The most profound experience with having had cancer is knowing that you are on borrowed time.
We all have to die at some point or another but most of us only dream of going quickly and not having to endure pain. We cannot fathom death peeking over the horizon gently calling our name.
I consider my diagnosis so special to me in so many ways.
I go to sleep at night hoping that I did all that I could today. Did I kiss my kids? Did I kiss my hubby? Did I do everything I could to make them see how much I genuinely love them, from the bottom of my soul?
In so many ways, we dance with cancer, very intimately and loving.
We endure toxic drugs to pay for the price of seeing our kids grow up.
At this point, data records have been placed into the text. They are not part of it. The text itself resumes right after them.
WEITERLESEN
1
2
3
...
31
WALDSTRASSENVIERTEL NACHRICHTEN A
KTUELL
We endure radiation doses high enough to cause 3rd degree burns and effects lasting decades from treatments.
The survivor does this to get another day, another year or even another lifetime to buy some time to dance some more. We all love to dance.
Our world is so fixated on money and labels and making sure that 'we' are looked after that we forget sometimes about others.
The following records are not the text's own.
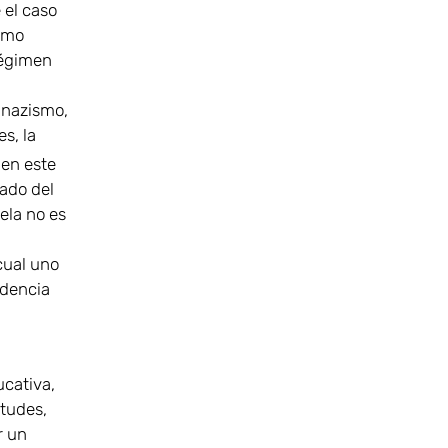
 el caso
como
 régimen
 nazismo,
es, la
 en este
mado del
ela no es
cual uno
ndencia
ucativa,
rtudes,
r un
The human hearts grows by giving to others and it flourished under ideal conditions of compassion and optimism and looking at the glass as half full and not empty.
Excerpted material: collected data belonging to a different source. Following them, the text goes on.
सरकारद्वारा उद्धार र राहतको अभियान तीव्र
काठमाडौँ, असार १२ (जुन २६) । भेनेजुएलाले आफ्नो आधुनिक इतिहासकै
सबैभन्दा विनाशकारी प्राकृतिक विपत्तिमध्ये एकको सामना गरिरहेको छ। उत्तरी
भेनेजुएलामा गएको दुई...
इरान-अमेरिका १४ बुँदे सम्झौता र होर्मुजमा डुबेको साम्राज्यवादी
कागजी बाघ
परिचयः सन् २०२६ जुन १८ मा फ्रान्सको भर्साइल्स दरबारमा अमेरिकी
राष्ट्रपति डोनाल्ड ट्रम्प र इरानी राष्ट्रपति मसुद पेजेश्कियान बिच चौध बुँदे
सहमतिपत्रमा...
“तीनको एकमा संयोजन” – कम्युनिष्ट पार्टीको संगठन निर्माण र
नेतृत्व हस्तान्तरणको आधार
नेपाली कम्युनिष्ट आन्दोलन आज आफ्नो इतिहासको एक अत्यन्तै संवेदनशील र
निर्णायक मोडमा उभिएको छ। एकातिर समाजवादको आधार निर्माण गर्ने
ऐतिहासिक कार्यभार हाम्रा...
Life needs to be embraced each day to the fullest. Do what makes you feel good. Give someone a coffee. Make someone smile.
If you make someone smile, I can guarantee that you will smile as well.
My mantra is now, "If it matters a year from now, worry about it. " Most of the stuff that clogs our minds isn't gonna matter one bit a year from now.
Your clean kitchen tonight isn't gonna matter next week nor is the load of laundry sitting on the washer.
A hug to your baby will matter though. Even a hug with a kiss. Read the book you always wanted but never claimed the time. Try the blond in your hair that you never had the guts to try. JUST DO IT.
We sometimes forget that life is incredibly short and most times, you don't get the 2nd chance like you do being diagnosed with cancer.
I will never take my life for granted again. It means way too much to me to be able to dance. I need to dance for quite awhile still in fact.
We forget sometimes that life is really all just a glorious dance.